Marrion, smiling, shook her head. By this time she was beginning to wonder if, despite her usual hardiness, she had got a chill the night before.
It was past eight in the evening ere Edinburgh was reached, and, anxious to be housed as soon as possible, she left her box at the coach office and made her way giddily to her old lodgings where the landlady had agreed to keep her belongings until her return from her holiday. They were up a common stair that echoed and re-echoed to the slam of the street door and her own wavering steps. The rooms were high up and more than once Marrion had to pause for breath, and when at last she rang she had to lean against the door, to recover herself. There was no answer.
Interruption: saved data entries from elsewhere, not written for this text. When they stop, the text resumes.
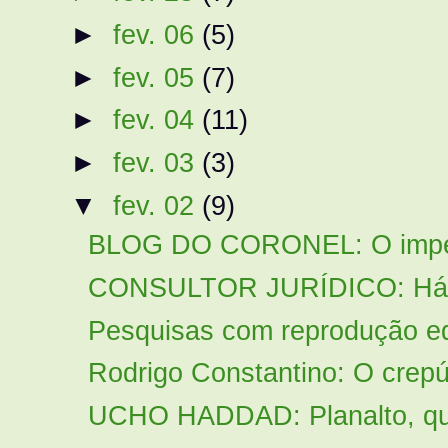
►
fev. 06
(5)
►
fev. 05
(7)
►
fev. 04
(11)
►
fev. 03
(3)
▼
fev. 02
(9)
BLOG DO CORONEL: O impeac
CONSULTOR JURÍDICO: Há ele
Pesquisas com reprodução e
Rodrigo Constantino: O crepú
UCHO HADDAD: Planalto, que d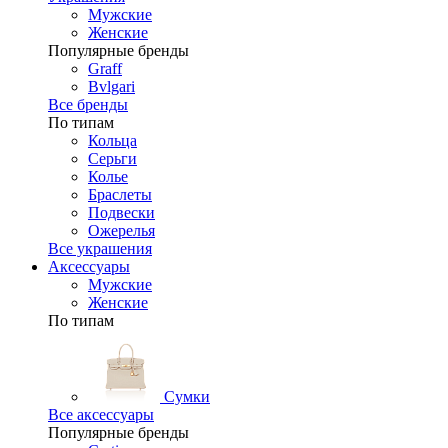
Мужские
Женские
Популярные бренды
Graff
Bvlgari
Все бренды
По типам
Кольца
Серьги
Колье
Браслеты
Подвески
Ожерелья
Все украшения
Аксессуары
Мужские
Женские
По типам
Сумки
Все аксессуары
Популярные бренды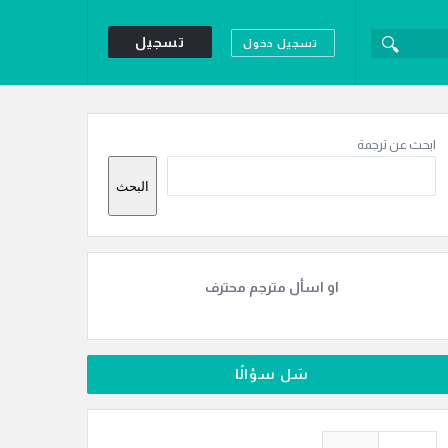
تسجيل
تسجيل دخول
لقائمة
لجانبية
ابحث عن ترجمة
البحث
او اسأل مترجم محترف
سَل سؤالًا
She rang again and waited--waited an interminable time, until someone coming down the common stair said briefly--
"Ye're wastin' yer time, mum. Mistress McGillivray's deid."
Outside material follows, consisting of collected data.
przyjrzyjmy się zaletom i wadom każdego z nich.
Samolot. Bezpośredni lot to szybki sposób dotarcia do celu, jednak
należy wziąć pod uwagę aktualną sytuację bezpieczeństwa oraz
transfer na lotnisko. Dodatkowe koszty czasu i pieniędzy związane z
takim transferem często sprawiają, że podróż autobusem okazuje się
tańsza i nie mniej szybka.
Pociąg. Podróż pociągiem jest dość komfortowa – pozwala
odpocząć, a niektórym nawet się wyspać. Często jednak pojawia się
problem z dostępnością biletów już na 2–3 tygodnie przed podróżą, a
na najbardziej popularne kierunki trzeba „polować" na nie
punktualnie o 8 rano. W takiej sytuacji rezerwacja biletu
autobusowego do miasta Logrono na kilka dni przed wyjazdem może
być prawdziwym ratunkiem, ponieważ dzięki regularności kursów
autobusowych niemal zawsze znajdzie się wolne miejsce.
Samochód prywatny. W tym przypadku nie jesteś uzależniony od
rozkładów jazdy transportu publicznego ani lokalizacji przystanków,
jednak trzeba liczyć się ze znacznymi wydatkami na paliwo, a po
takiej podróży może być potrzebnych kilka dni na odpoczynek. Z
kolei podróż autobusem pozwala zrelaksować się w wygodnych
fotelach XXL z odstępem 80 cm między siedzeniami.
"Dead!" she echoed feebly.
"Aye, last week, and the polis hae lockit up the place till the heirs be known," replied the man, as he passed on, rousing the echoes again.
Marrion followed him, realising that she must seek another lodging. Easy in a way, yet difficult, since in that quarter of the old town many of the houses were not over-respectable. Still it was only for a night, and bed she must have as soon as possible. So she closed with an exorbitant offer in cash of a fairly clean attic made by a loose-lipped lady who smelt rather of whisky, and five minutes later, having locked herself in, threw herself, still half-dressed, on the truckle bed.
There the landlady next morning, having placidly unlocked the door with a master key, found her, flushed, breathless and delirious--briefly, down with a sharp attack of pneumonia. Infirmaries and district nurses being not as yet, Mother Gilchrist, as her clientèle called her, coolly took possession of her lodger's purse, sent for an apothecary doctor from round the corner, and thereinafter treated the patient with a certain amount of rough kindness, sending some of her other lodgers, girls with haggard faces and loose hair, to sit with her, and going up occasionally with water-gruel and still more watery beef-tea. But Marrion Paul was strong, and so, after a fortnight's struggle in the valley, she came out of it wan and emaciated, and lay looking at a bit of torn paper on the wall, that all through her fever dreams had flapped like a sail in a boat in which she and Duke were drifting out to sea, and wondering how much of what she remembered was true and how much dreams.
"I must get up," she said suddenly, when Mother Gilchrist appeared in company with water-gruel. "And will you give me my purse, please? I put it under my pillow, I think, but it isn't there."
Mother Gilchrist laughed a loose-lipped laugh and produced the purse from her pocket.
"Yon's the purse, my dearie; but there's naethin' in it the now. What wi' rent an' doctors an' physic, forby nursin', what else is to be expectit?"